An early exploration of this idea is her Dialogue of Hands (up, at the beginning of this post). In the work, a white cloth band is turned into a Möbius strip to encircle the wrists of two participants. Far from imprisoning them, the strip is meant to create an intersubjective experience between them that facilitates their communication. Clark believed that such interactions, especially those when subjects were bound to collaborate with each other, could be therapeutic in their own right, and in subsequent years her art become mostly about that pursuit. The aesthetic dimension of her work led to an ever more clearly defined ethical imperative that eventually took over.

An Interface

Put simply, Clark understood her art as a type of interface - a collaborative space to facilitate and encourage interactions between people. Engineers engage with similar concepts constantly, not just because interfaces are a core part of programming on a conceptual and practical level but because we build things for people collaboratively and, most of the time, to make collaboration among people easier.

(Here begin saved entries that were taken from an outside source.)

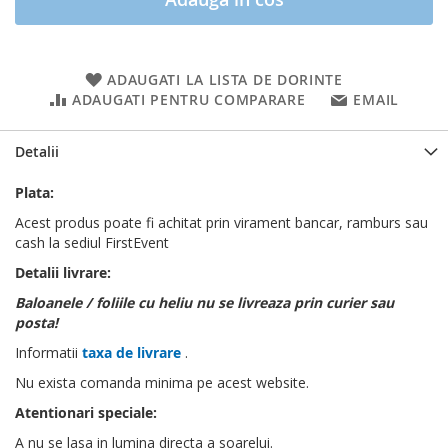
ADAUGATI LA LISTA DE DORINTE
ADAUGATI PENTRU COMPARARE
EMAIL
Detalii
Plata:
Acest produs poate fi achitat prin virament bancar, ramburs sau
cash la sediul FirstEvent
Detalii livrare:
Baloanele / foliile cu heliu nu se livreaza prin curier sau
posta!
Informatii
taxa de livrare
.
Nu exista comanda minima pe acest website.
Atentionari speciale:
A nu se lasa in lumina directa a soarelui.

Our world is also uniquely defined by constant change. Cycles of obsolescence move particularly fast in software, and the more our products embrace this condition, the better off they are for it. Last but not least, this type of engineering is not a hard science either (many other engineers would debate our calling ourselves engineers, and on many levels, they have a point).

As our systems and products are bound to become parts of an ever-growing ecosystem of products and devices defined by interactions at ever-larger scales, a commitment to making them as ethical and empathetic as possible can potentially make all the difference.